Saturday, April 05, 2008

Satire: Local High School Student Discovers New Athens, GA Band

Port Huron High sophomore Aimee Berryman reported to her friends today that she’s discovered a great new band from Athens, GA.

Berryman says she came across a band named “R.E.M.” when checking the iTunes store on Tuesday. “I rely entirely on iTunes to keep up to date with the hottest, most cutting-edge, and most subversive music around. If it wasn’t for the folks at iTunes who truly know what ‘underground’ and ‘anti-establishment’ mean, I’d be completely clueless about music history.”

According to Berryman, she purchased the band’s sophomore album Accelerate based on several disparate factors, including a quick listen to excerpts from the album, several breathless reviews posted on the popular music download site, and the fact that “the geeky-looking blonde-haired guy wearing the glasses looks like Ms. Villa, my Spanish teacher.”

Berryman readily admits that she has a long way to go in understanding this mysterious new band. “From what I can tell, they released one album a couple years ago that was poorly received. But what do you expect?

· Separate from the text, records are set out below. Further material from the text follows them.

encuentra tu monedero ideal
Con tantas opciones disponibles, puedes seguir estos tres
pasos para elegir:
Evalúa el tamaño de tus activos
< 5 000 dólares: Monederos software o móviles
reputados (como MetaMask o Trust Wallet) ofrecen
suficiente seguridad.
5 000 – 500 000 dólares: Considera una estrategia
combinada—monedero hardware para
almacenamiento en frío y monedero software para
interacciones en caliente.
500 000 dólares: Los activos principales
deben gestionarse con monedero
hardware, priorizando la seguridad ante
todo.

How many bands’ first full length album is a classic that they then spend the next 25 years unfairly trying to live up to?”

The high school sophomore also confirms that Accelerate has been in heavy rotation on her iPod, alongside the likes of Beyonce, Fergie, and “some old-ass fossilized geezer named Dylan who my parents babble incessantly about. Whatever.”

Berryman also especially likes the brevity of the album; with 11 songs that clock in at about 35 minutes, it’s one of the shortest albums in her burgeoning iPod collection. Explains Berryman: “The length fits my attention span. Anything over that four-minute mark, and it’s time to check out. No thanks.”

The student believes that R.E.M. could be the precursor to a new musical style. “What the music world needs is a musical genre that specializes in songs less than three minutes in length that features aggressive guitars, nihilistic grandiose statements that decades later seem naïve and simplistic, and only three chords. Maybe there could even be a British version that in a little more than a year from its inception chokes to death on its own excesses and countless derivative copycat bands. Yeah, that’d be cool.”

Nevertheless, Berryman isn’t optimistic about the band’s chances of mainstream success. She feels that “a three-piece all-male band that doesn’t have either the backing of a major label or a carefully crafted and honed image as a true democratic band is at a disadvantage in today’s segmented and derivative radio airwaves. Plus, the lead singer is way too Moby bald to get on magazine covers.”

Berryman admits most of her friends are not on board with her new musical discovery. “Sometimes I’m able to turn my friends on to new music, like the time I discovered an unknown band named The Stooges. We all agreed that The Weirdness had to be just about the best thing they’d ever do.” But her friends remain unconvinced with the Athens band. Friend Quinlin Griffin thinks the band “will never have an unexpected hit song that features a mandolin, a somewhat controversial video that includes quasi-homo-erotic religious imagery, and obtuse lyrics based around Southern colloquialisms.”

Yet Berryman, who considers herself a budding music historian, remains undeterred and plans to dive deeper into the band’s small back catalog. In addition to downloading debut album Around The Sun, she plans to see the new band in concert. She’s quite convinced the band will remain largely unknown. “They’re having to tour with two other bands just to fill the space. You tell me: what chance does that type of band have of hitting the big time?”